Cuando Nikolái Chernyshevski escribió su famoso libro, seguramente no pudo imaginar que serviría de título y guía para toda una generación de revolucionarios rusos, cuyo máximo exponente terminaría derrocando a la autocracia zarista en 1917. Su escritura se convirtió en un modelo de acción para muchos hombres y mujeres, pero es de suponer que jamás se le ocurrió que de sus palabras pudiesen surgir los modelos revolucionarios del siglo XX. Más aún, a nadie se le puede escapar que tales modelos se encuentran agotados para intervenir en la situación actual y difícilmente podamos encontrar en su obra, o la de Lenin, las respuestas necesarias para las condiciones actuales del movimiento (si es que hay “movimiento” puesto que nadie discute que haya gente que se mueva, pero todos sabemos que “movimiento” es otra cosa).
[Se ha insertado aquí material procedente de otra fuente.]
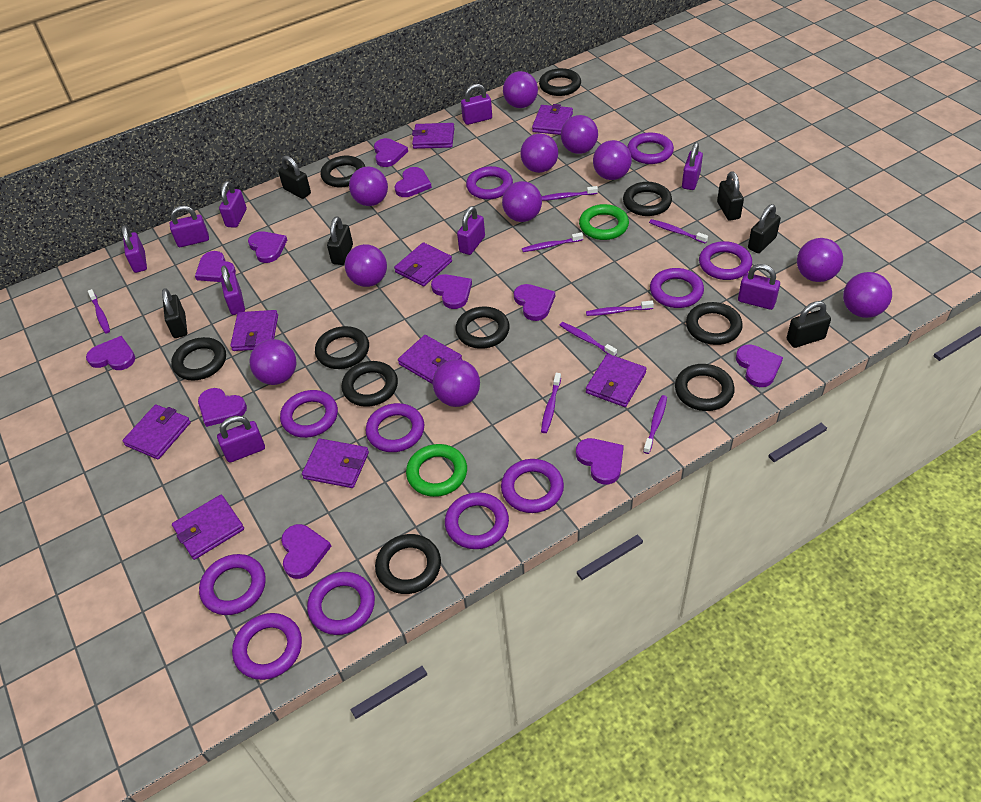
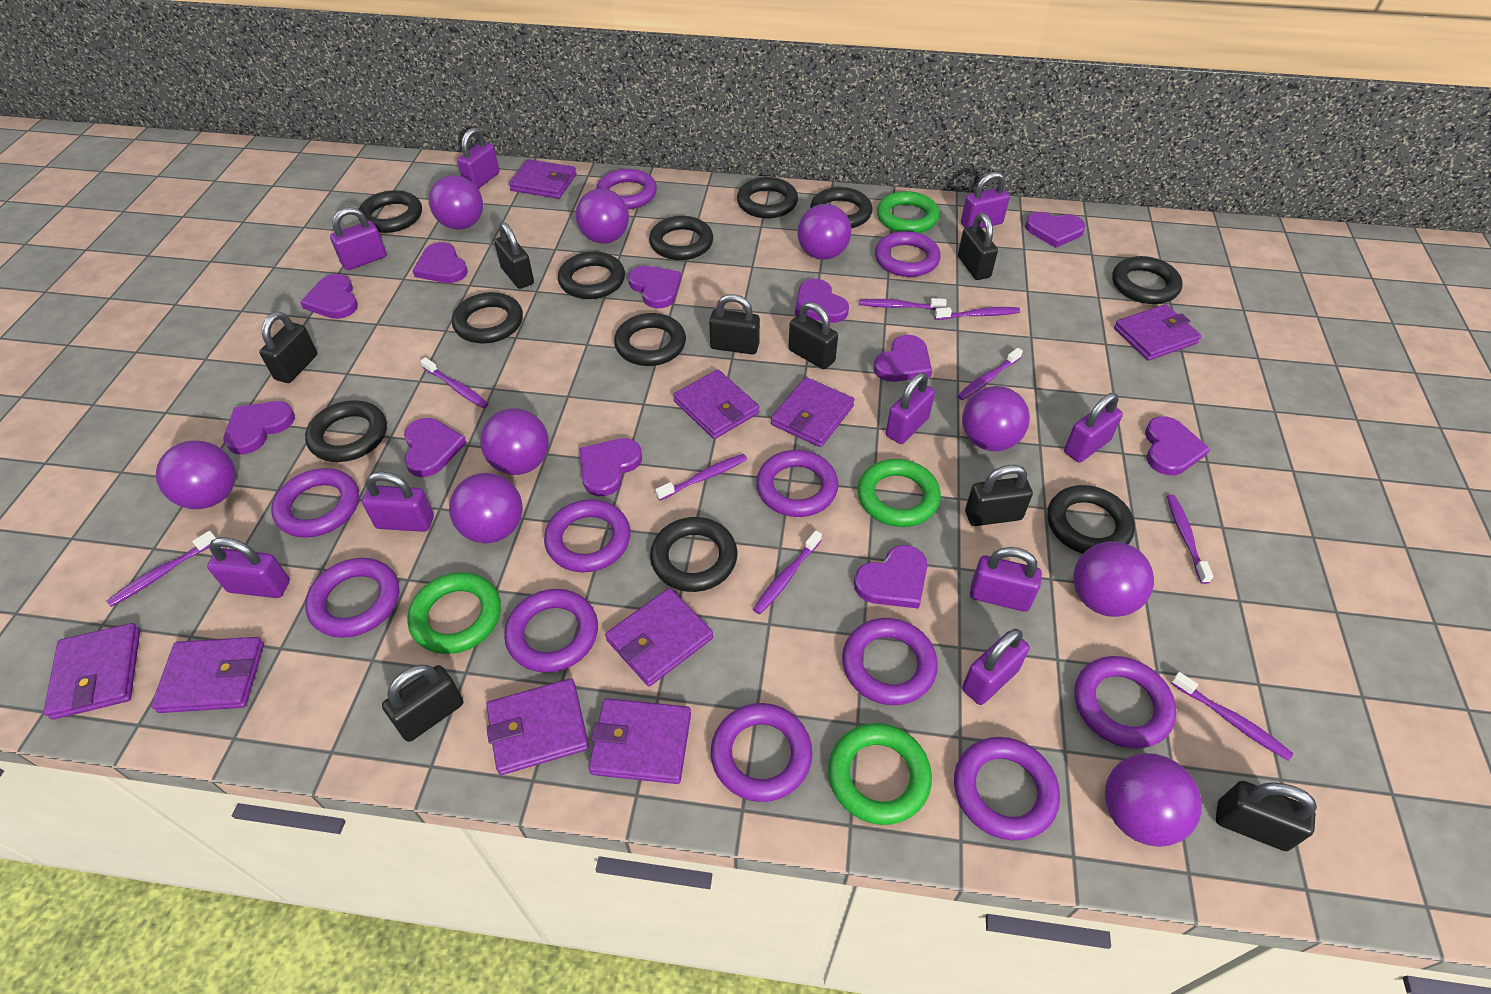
black padlock: 6 -> 8
black ring: 10 -> 11
green ring: 2 -> 4
purple ball: 11 -> 9
purple toothbrush: 8 -> 9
Dispersión, aglutinamiento circunstancial, direcciones pendulares, desconfianza, victorias pírricas, múltiples frentes de conflicto, todas cuestiones que conspiran contra la posibilidad de una resistencia efectiva frente a una política de derechas que no cesa en su avance y que posee legitimidad de origen, sin que haya en el horizonte próximo una salida positiva.
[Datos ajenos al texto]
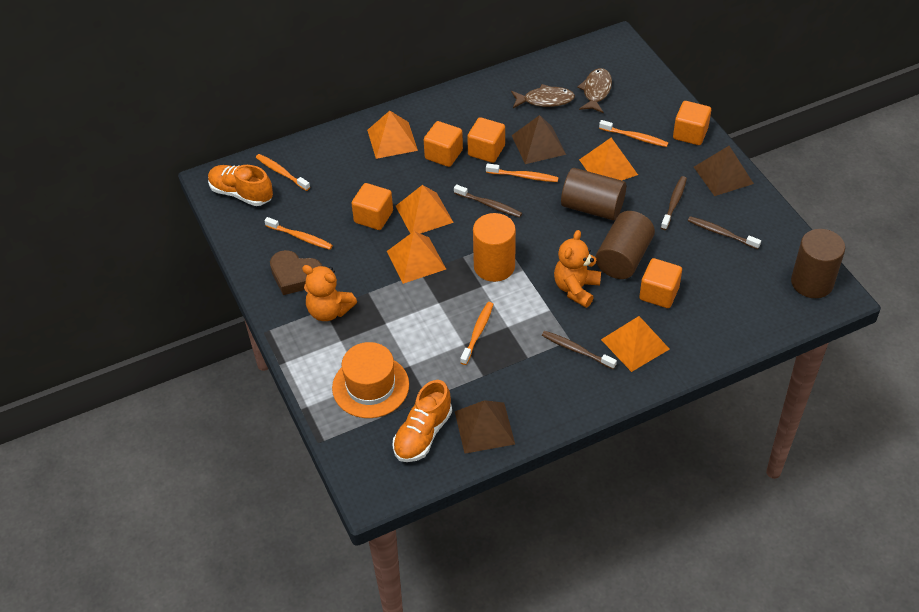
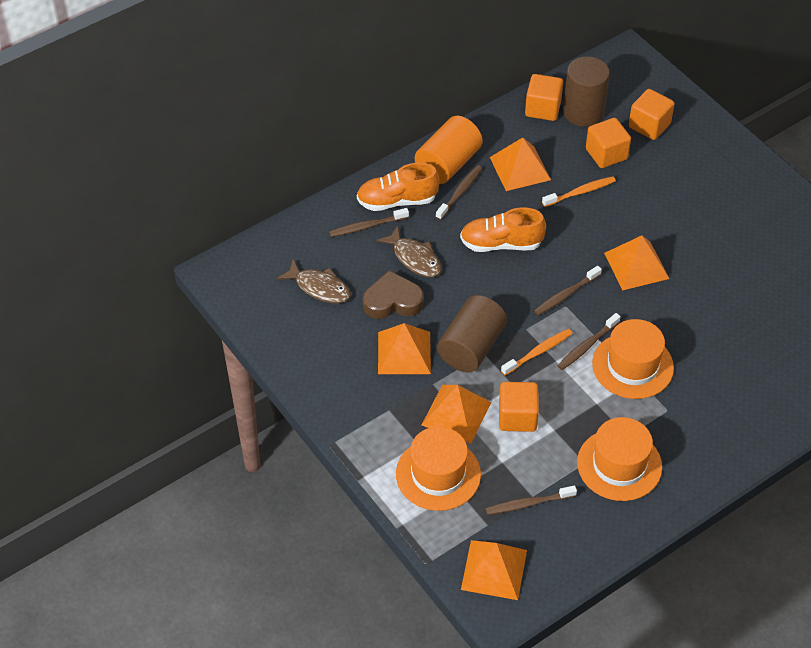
brown cylinder: 3 -> 2
brown pyramid: 3 -> 0
brown toothbrush: 4 -> 5
orange cube: 5 -> 4
orange hat: 1 -> 3
orange teddy bear: 2 -> 0
orange toothbrush: 5 -> 2

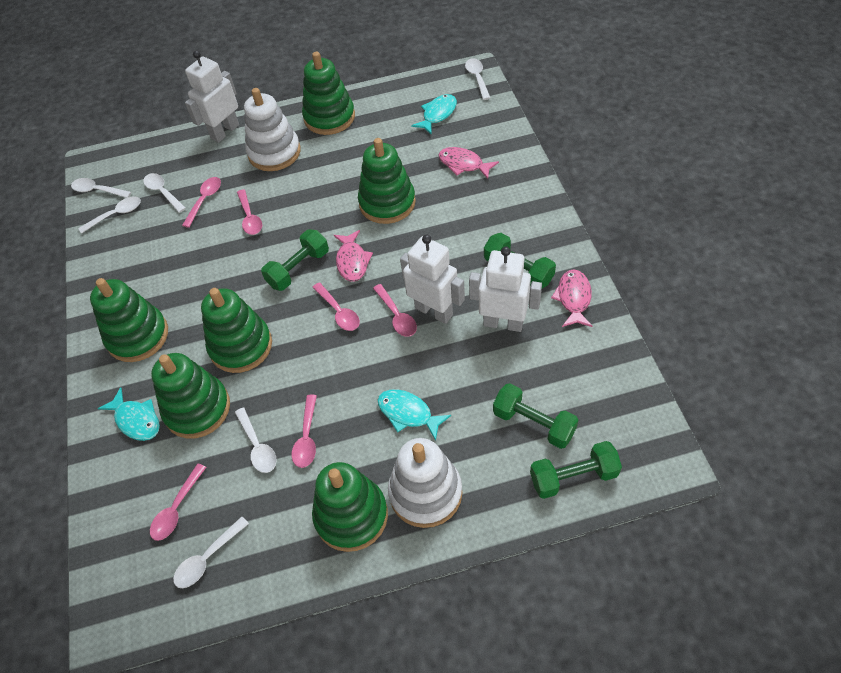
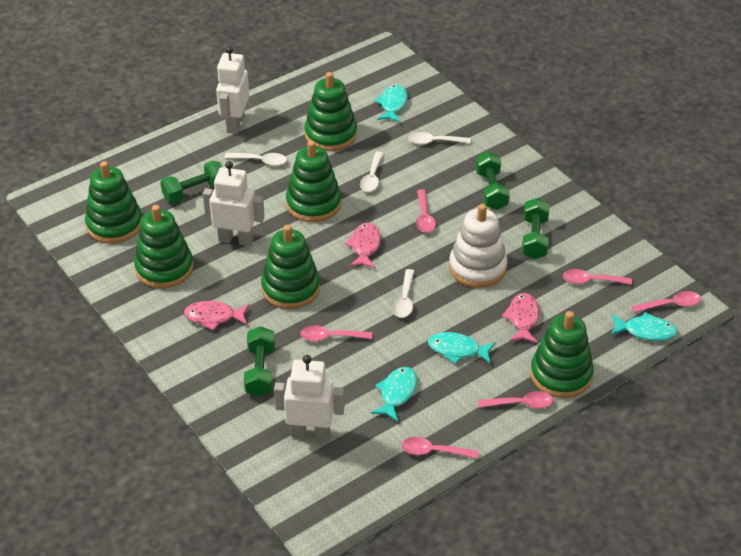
turquoise fish: 3 -> 4
white spoon: 6 -> 4
white stacking toy: 2 -> 1

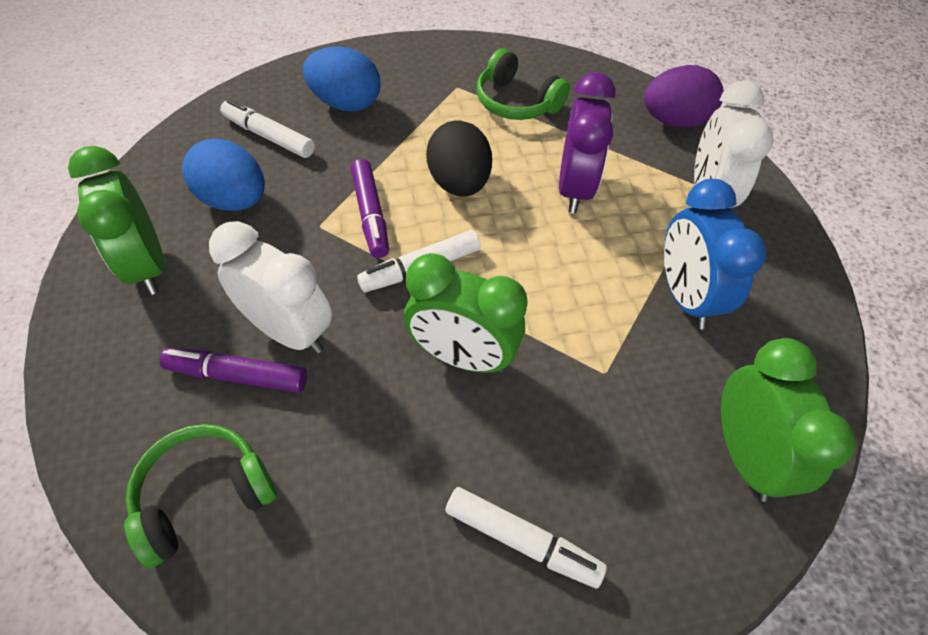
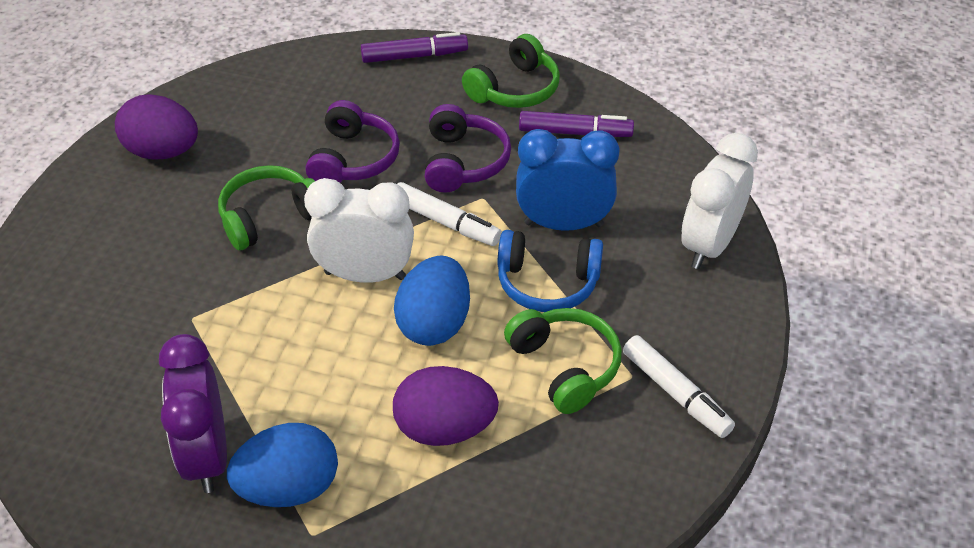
black egg: 1 -> 0
blue headphones: 0 -> 1
green clock: 3 -> 0
green headphones: 2 -> 3
purple egg: 1 -> 2
purple headphones: 0 -> 2
white marker: 3 -> 2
¿Qué hacer? Para quien escribe estas líneas una respuesta de tal magnitud le excede. Sin embargo, cabe aquí recordar a quien supo hacer de esa pregunta un programa de acción capaz de organizar y dirigir los diez días que conmovieron al mundo, y que dieron lugar al acontecimiento que marcó a fuego la historia del siglo XX, al punto de que dicha historia (la del siglo) empezó y terminó con dicha experiencia (al menos según la opinión de Eric Hobsbawm). No es cuestión de rendir un homenaje nostálgico, ni de esperar un Mesías. Tampoco se trata de hacer un análisis que permita recontextualizar una experiencia con fines didácticos actualizables. En todo caso, recordar la revolución soviética, y a Lenin, sirve (si es que sirve) para reflexionar sobre la historicidad de nuestras propias prácticas. No hay recetas ni mandatos. Sólo personas que han sabido latir al compás de su época. Ahora sí, si no hay Historia con mayúscula, no hay sentido prefijado, no hay leyes que prefiguren lo acontecido del acontecer, ciertamente hay quienes han podido surfear la ola de su tiempo, construyendo una forma de acción que supo aglutinar y hacer converger a todxs en una dirección posible de emancipación política y social. De modo que Lenin no fue sólo un hombre (y cabe señalar que no fue más que eso) sino también un nombre (de nuevo, tampoco más que eso) que supo condensar expectativas, esperanzas y una guía para una multitud que exigía frente al horror imperante en su época (la autocracia, la guerra, el hambre, la humillación, la explotación, etc.) un horizonte por el cual jugarse. La revolución de Octubre, los bolcheviques, el proletariado, etc., fueron antes que nada y sobre todo una multitud de personas deseantes por mejorar sus vidas, no sólo la propia sino la de todxs. Sus éxitos y sus fracasos no nos importan. Pero el sentimiento de comunidad, de acción colectiva, de implicancia y empatía con el otro, la certeza de que no hay mejora ni mundo mejor que no sea entre todxs y para todxs, constituye un valor que cabe reconocer y revalidar.
En este sentido, tal vez la mejor manera de seguir siendo fieles a esas consignas y valores de octubre sea reformulando la pregunta que desde entonces nos guía para transformarla en una interpelación colectiva: ¿Qué hacemos?